The history of AI art: it goes back further than you might think ...
How artificial intelligence art has evolved from the 1960s to today. There has been an explosion of AI art in the past two years, but the history of AI art goes back long before the arrival of diffusion models like Midjourney, DALL-E 2 and Stable Diffusion in 2022. In fact, it goes all the way back to the 1960s, and humans' interest in the possibility of machines that can make art goes back even further.
Today, many artists are among the fiercest critics of AI art generators, but over the years, artists have also been at the forefront of developing new technology that can create images, sometimes in their own style. Below we look at where AI art came from, how it evolved and where it stands today.
The Early Beginnings
The existence of AI art is a relatively recent phenomenon, but man has been fascinated with the idea of machines that can make art for centuries. Even the ancient Greeks imagined such a thing.

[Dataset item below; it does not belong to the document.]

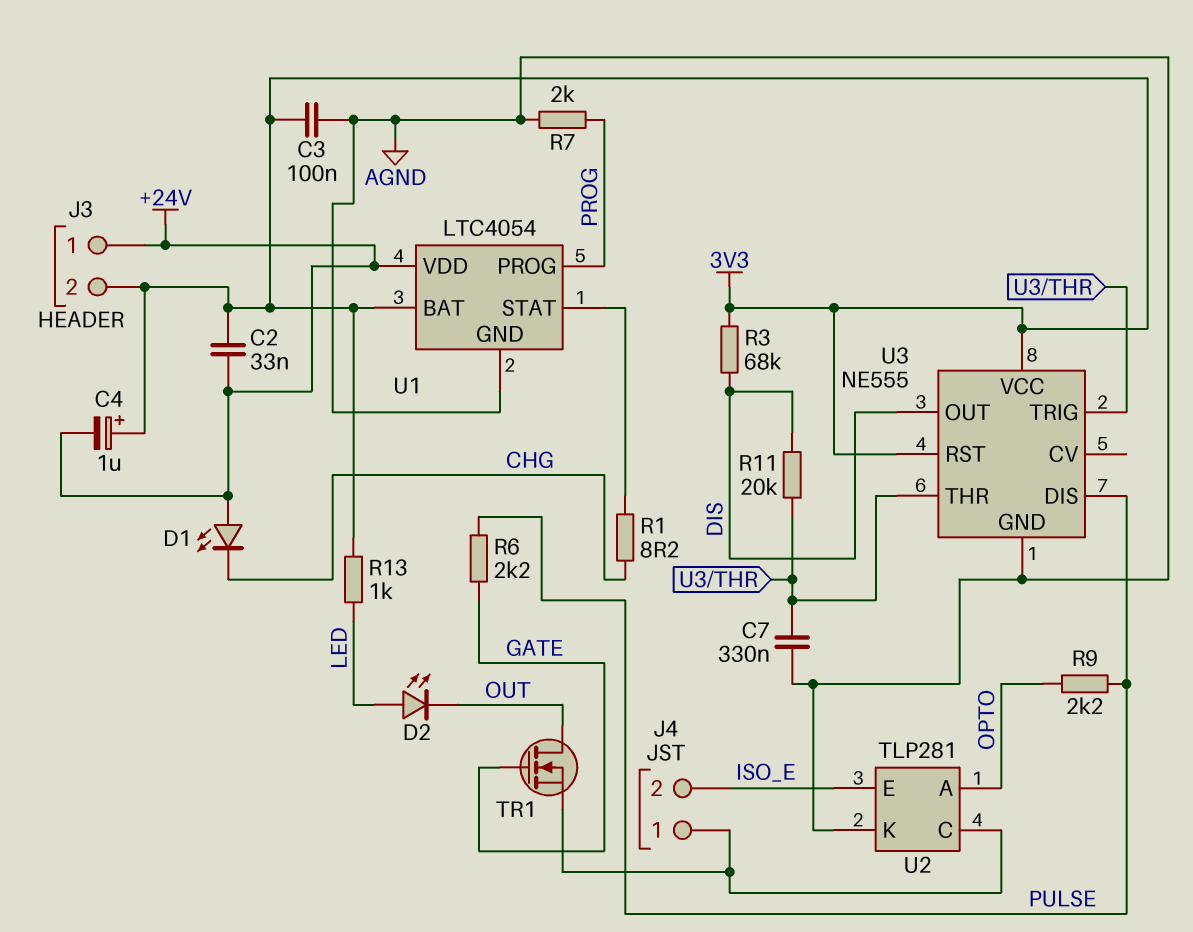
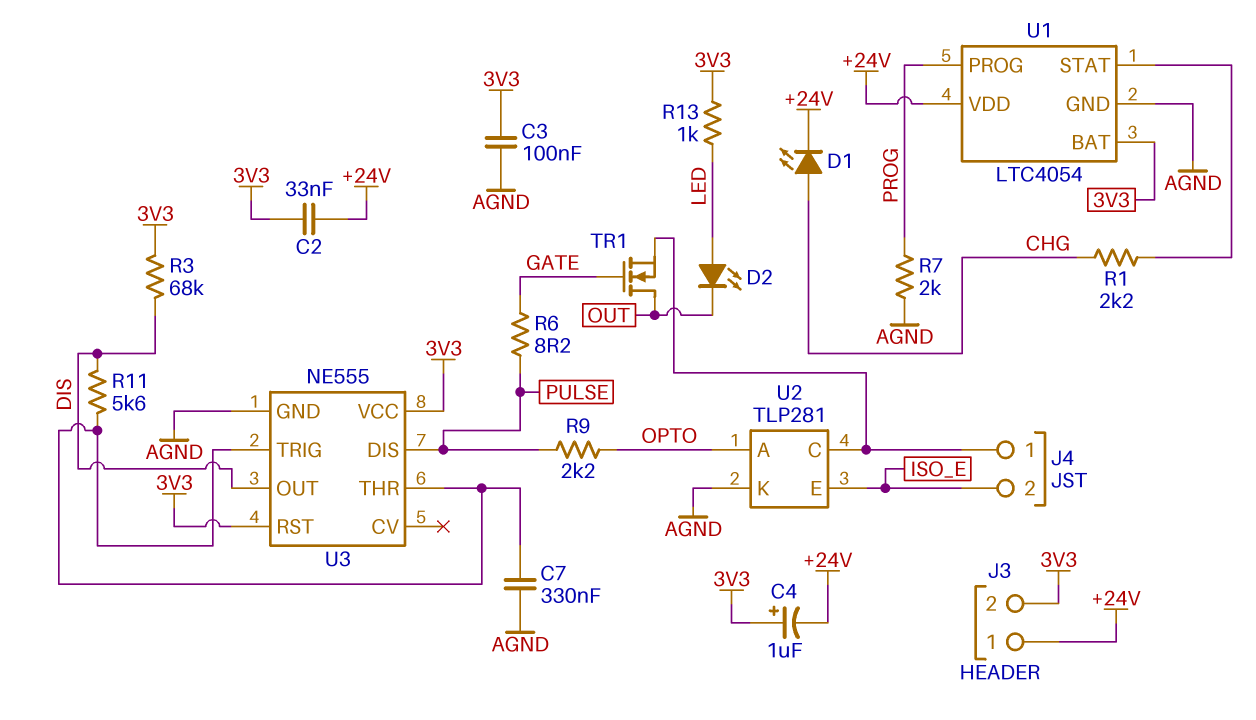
D1: LED (A +24V, K CHG) -> LED (A CHG, K +24V)
R1: 8.2 (CHG, U1/STAT) -> 2.2k (CHG, U1/STAT)
R6: 2.2k (GATE, PULSE) -> 8.2 (GATE, PULSE)
R11: 20k (DIS, U3/THR) -> 5.6k (DIS, U3/THR)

Daedalus and Hero of Alexandria are described as making machines that could write text and play music. Before the advent of computer science, the Swiss mechanician Henri Maillardet created an automaton known as the Draughtsman-Writer. Now at the Franklin Institute in Philadelphia, it can produce four drawings and three poems.
Explorations in Artificial Intelligence
One step in the direction of AI art was provided by the reactive machines of inventors like the cybernetician Gordon Pasks, whose MusiColour machine in the 1950s used sound input from a human performer to control lights. Things advanced after the academic discipline of artificial intelligence was founded in a research workshop at Dartmouth College in 1956.
Harold Cohen and AARON
Harold Cohen began developing AARON at the University of California at San Diego in the late 1960s. When first exhibited in 1972 at Los Angeles County Museum, AARON could only create simple black-and-white drawings, but Cohen continued to develop it until his death in 2016, giving it the ability to paint using brushes and dyes chosen by the program itself.
The Rise of Generative Art
By the 2000s, the availability of software and an increase in the number of artists learning to code led to a rise in interest in generative art. In 1991 and 1992, Karl Sims won the Golden Nica award at Prix Ars Electronica. In 1999, Scott Draves began Electric Sheep, an evolving infinite animation of fractal flames that learns from its audience. Meanwhile, the creation of huge public annotated repositories of images like ImageNet would provide the datasets for training algorithms to come in the following decade.
The Era of GANs
In 2014, Ian Goodfellow and colleagues at Université de Montréal created a type of deep neural network known as the generative adversarial network (GAN). This represented a major evolution in AI art, as the network could learn to create any given style by analyzing a big enough dataset. The advertising agency J Walter Thompson Amsterdam famously showcased this with The Next Rembrandt in 2016, where an AI model produced a new work in the style of Rembrandt.